To find the number of moles in a gas, we can use the ideal gas law equation:

PV = nRT

Where:
P = pressure of the gas in N/m2
V = volume of the gas in m3
n = number of moles
R = ideal gas constant (8.314 J/(mol·K))
T = temperature of the gas in Kelvin

First, let's convert the given temperature from degrees Celsius to Kelvin:
35.0°C + 273.15 = 308.15 K

Now we can plug in the values into the ideal gas law equation:
(7.41×107 N/m2) × (2.00 L) = n × (8.314 J/(mol·K)) × (308.15 K)

Simplifying:
7.41×107 N/m2 × 2.00 L = n × 8.314 J/(mol·K) × 308.15 K
148200000 N·L = n × 2554.057 J/K

To convert L to m3, we divide by 1000:
148200 m3 = n × 2554.057 J/K

Dividing both sides by 2554.057 J/K, we get:
n = 148200 m3 / 2554.057 J/K

Now we can calculate the value of n:
n = 57.990 moles

Therefore, the number of moles in 2.00 L of gas is approximately 58 moles.
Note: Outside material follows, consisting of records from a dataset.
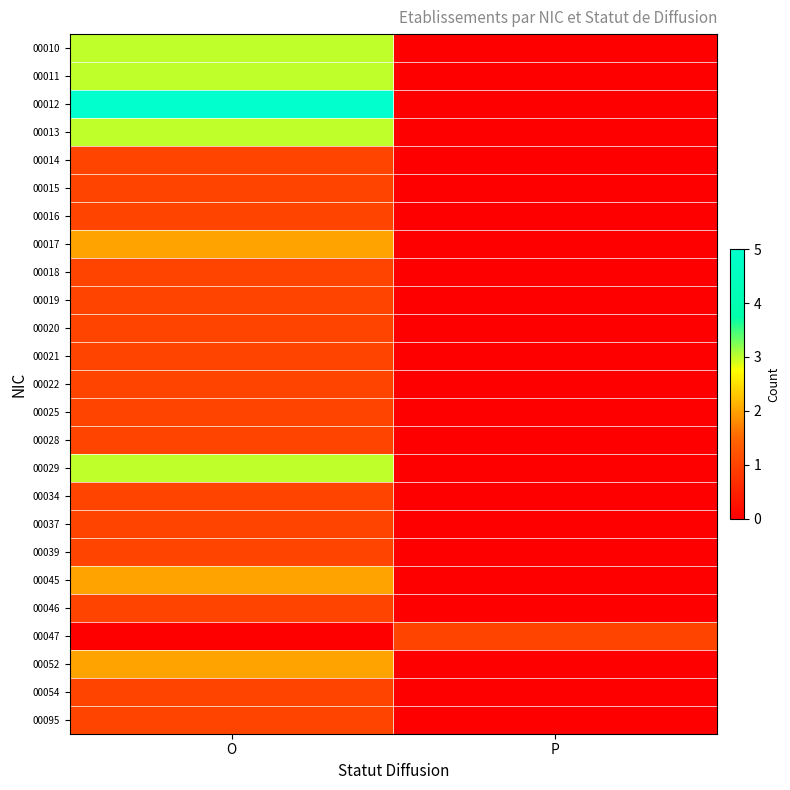

Between O and P, which series saw the biggest shift?

00012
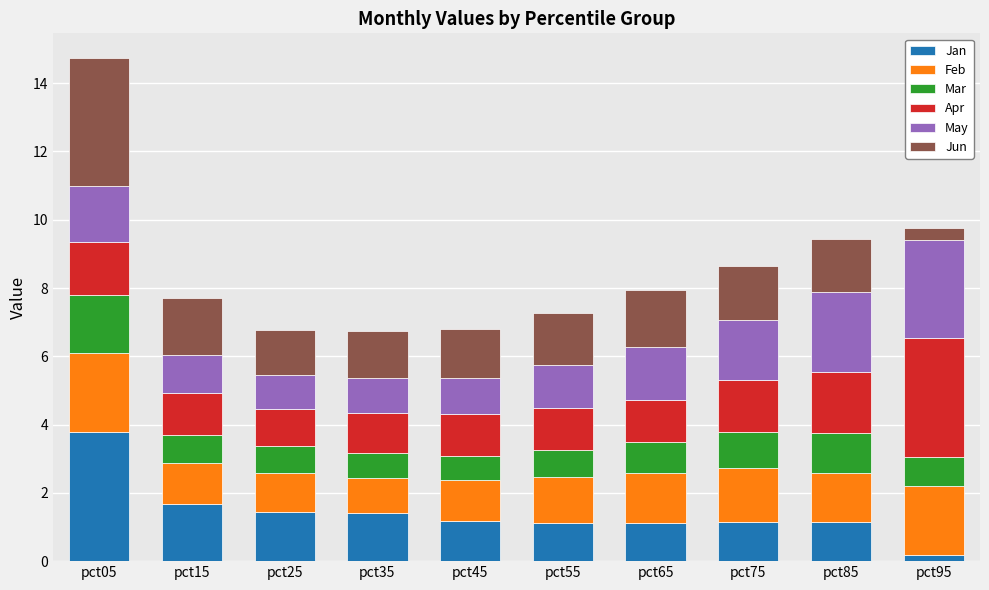

How many distinct data groups are displayed?

6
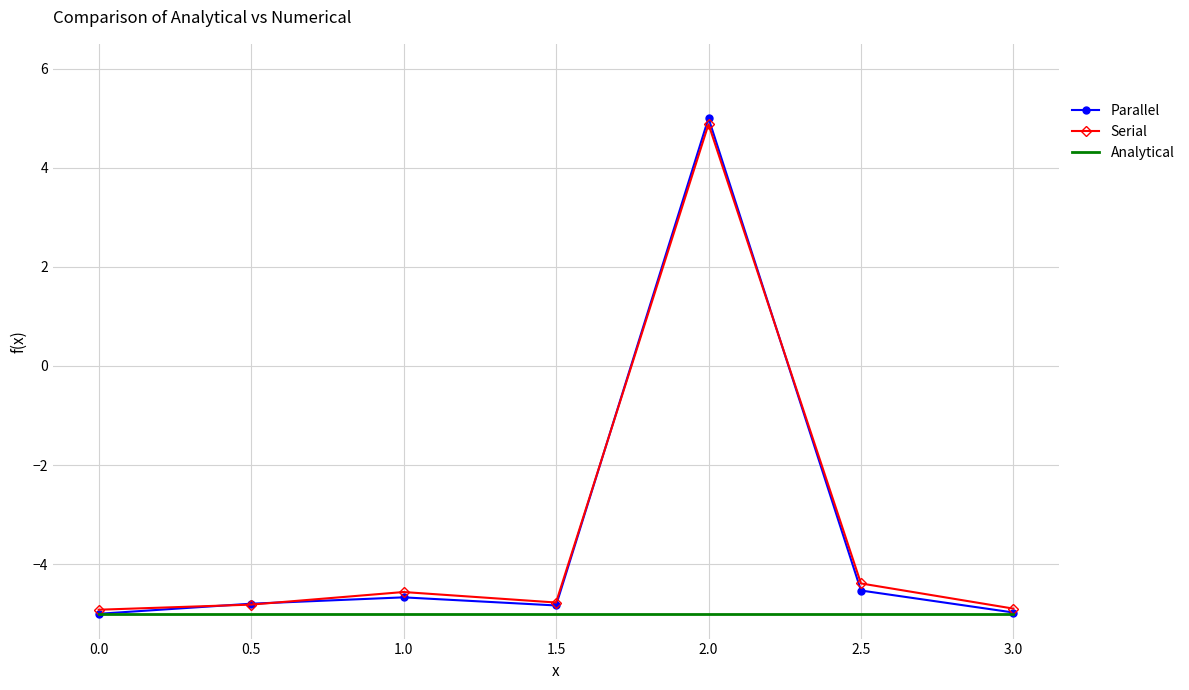

What is the approximate value of Parallel at 2.0?

5.0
The correct answer is option c. 58 moles.

To find the number of moles in a gas, we can use the ideal gas law equation:

PV = nRT

Where:
P = pressure of the gas (in Pascals)
V = volume of the gas (in cubic meters)
n = number of moles of the gas
R = ideal gas constant (8.314 J/(mol·K))
T = temperature of the gas (in Kelvin)

First, let's convert the given temperature from Celsius to Kelvin:
T(K) = T(°C) + 273.15
T(K) = 35.0°C + 273.15 = 308.15 K

Next, let's convert the given pressure from N/m² to Pascals:
1 N/m² = 1 Pascal
So, the pressure is already in Pascals.

Now, we can rearrange the ideal gas law equation to solve for n (number of moles):

n = (PV) / (RT)

Plugging in the given values:
P = 7.41×10⁷ N/m²
V = 2.00 L = 0.002 m³
R = 8.314 J/(mol·K)
T = 308.15 K

n = (7.41×10⁷ N/m² * 0.002 m³) / (8.314 J/(mol·K) * 308.15 K)

Now, we can simplify the equation and calculate the value of n:

n = (1.482×10⁵ N * m) / (2561.1223 J)

n ≈ 0.0576 moles

Therefore, the number of moles in 2.00 L of gas at the given conditions is approximately 0.0576 moles.